背骨の関節,骨盤の関節
背骨は、7個の頚椎,12個の胸椎,5個の腰椎,そして仙骨,尾骨というたくさんの骨が連結して、横から見るとS字カーブのような弯曲のある一本の柱のようになっているものです。他の関節と同じように、骨と骨の連結部分はそれぞれ関節包や靭帯で繋がった関節になっていて、首や背中や腰の運動を可能にしています。
カイロプラクティックではその骨と骨の間の関節部分にコンタクトして矯正するのですが、「背骨の関節」というものが肩や指や膝などの他の関節と比べてイメージしにくいかもしれません。
背骨のひとつひとつの骨は椎骨といい、椎骨の前方の楕円の塊部分を椎体,後方のトゲトゲのある薄い部分を椎弓と言います。
椎体と椎体の間には椎間板があります。椎間板はコラーゲンを含む線維輪の層がゼラチン状の髄核を幾重か囲んで支える構造になっています。このため、椎間板には独特の柔軟性があって、からだの動きを大きくしたり重力を支えたりすることができるのです。重力下での耐荷重と衝撃分散の役割を担っているとともに、硬い椎骨同士の衝突を防ぐ緩衝材にもなっています。

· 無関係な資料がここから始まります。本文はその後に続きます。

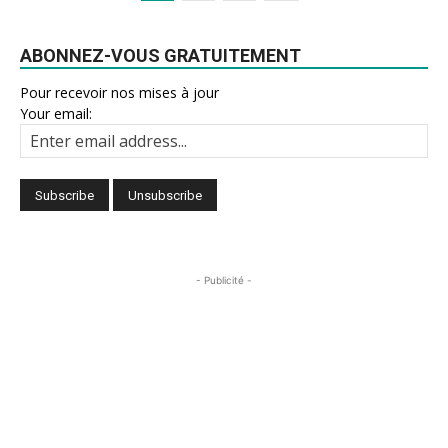
ABONNEZ-VOUS GRATUITEMENT
Pour recevoir nos mises à jour
Your email:
- Publicité -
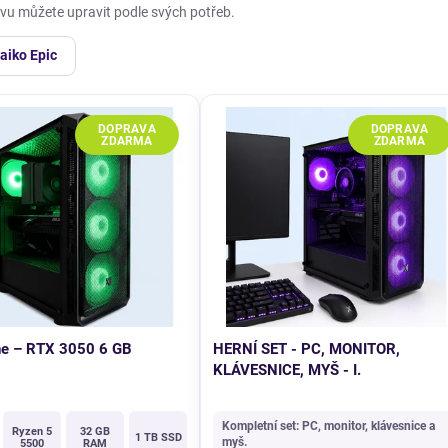
vu můžete upravit podle svých potřeb.
aiko Epic
ne – RTX 3050 6 GB
HERNÍ SET - PC, MONITOR,
KLÁVESNICE, MYŠ - I.
Kompletní set: PC, monitor, klávesnice a
Ryzen 5
32 GB
1 TB SSD
myš.
5500
RAM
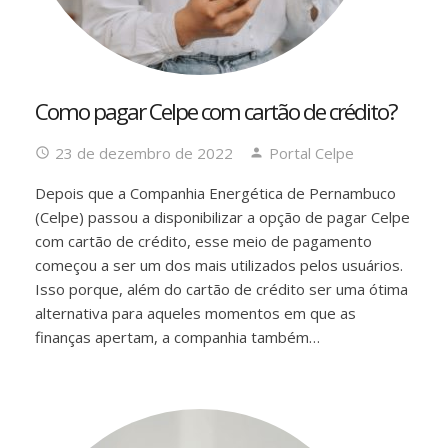
Como pagar Celpe com cartão de crédito?
23 de dezembro de 2022
Portal Celpe
Depois que a Companhia Energética de Pernambuco
(Celpe) passou a disponibilizar a opção de pagar Celpe
com cartão de crédito, esse meio de pagamento
começou a ser um dos mais utilizados pelos usuários.
Isso porque, além do cartão de crédito ser uma ótima
alternativa para aqueles momentos em que as
finanças apertam, a companhia também…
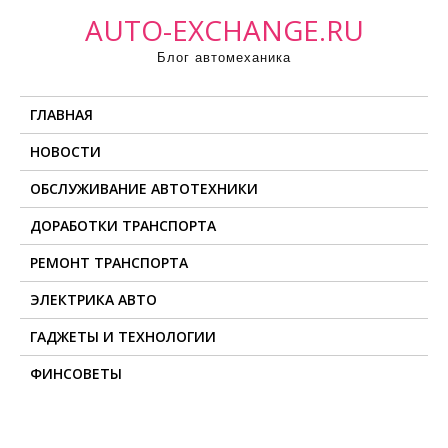
П
AUTO-EXCHANGE.RU
р
Блог автомеханика
о
м
ГЛАВНАЯ
о
т
НОВОСТИ
а
ОБСЛУЖИВАНИЕ АВТОТЕХНИКИ
т
ь
ДОРАБОТКИ ТРАНСПОРТА
к
РЕМОНТ ТРАНСПОРТА
с
о
ЭЛЕКТРИКА АВТО
д
ГАДЖЕТЫ И ТЕХНОЛОГИИ
е
ФИНСОВЕТЫ
р
ж
и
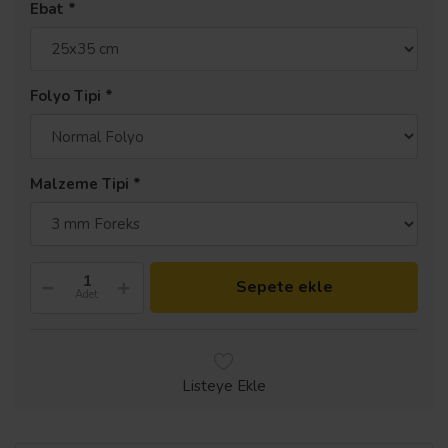
Ebat
Folyo Tipi
Malzeme Tipi
Sepete ekle
Adet
Listeye Ekle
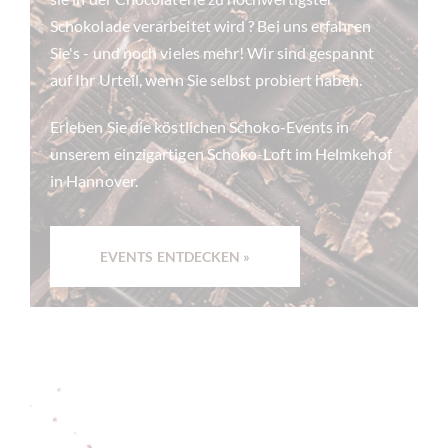
Schokolade verarbeitet wird ? Bei uns erfahren
Sie's - und noch vieles mehr! Wir sind gespannt
auf Ihr Urteil, wenn Sie selbst probiert haben.
Erleben Sie die köstlichen Schoko-Events in
unserem einzigartigen Schoko-Loft im Helmkehof
in Hannover.
EVENTS ENTDECKEN »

椎間関節は椎弓部分にあって、各椎骨の左右にそれぞれ上下の椎間関節があります。頚椎,胸椎,腰椎でそれぞれ椎間関節の向きが違っていて、動かせる方向や範囲が決まっていますので、矯正するときのコンタクトも向きに合わせて変える必要があります。
骨盤は仙骨と左右の腸骨,坐骨,恥骨からなっています。腸骨,坐骨,恥骨は成人では完全に癒合して間に関節はなくひとつの寛骨になります。仙骨ももともとは5つに分かれていましたが、10代後半から癒合し始めて30代半ばで一つの骨になります。
骨盤の関節は、腰椎と関節する仙骨と左右の腸骨との間にある仙腸関節と、左右の恥骨の結合部である恥骨結合です。
仙腸関節は、関節自体を動かすための筋肉が存在せず、関節面が不規則で関節包がたくさんの強大な靭帯で補強されていて妊娠中や産後以外の骨盤では画像検査ではほとんどわからない程度のわずかな動きしかないため、解剖学の分野では以前は不動関節と考えられていました。
しかし現在では可動関節であると認識されており、実際仙腸関節は3~5mm(諸説あり/個人差あり)の可動域で体幹を支えながら歩行などの運動を導くようにはたらき、運動と体重の負荷(圧縮力)の吸収を補助して脊椎のバランスをとっています。座っている時間の長い生活で体重の負荷がアンバランスにかかり続けることでゆがみを生じると考えられます。
いかがでしょうか。カイロプラクティックで矯正をおこなう関節について、ゆがみや神経への影響になどをイメージする際のお役に立てたらうれしいです。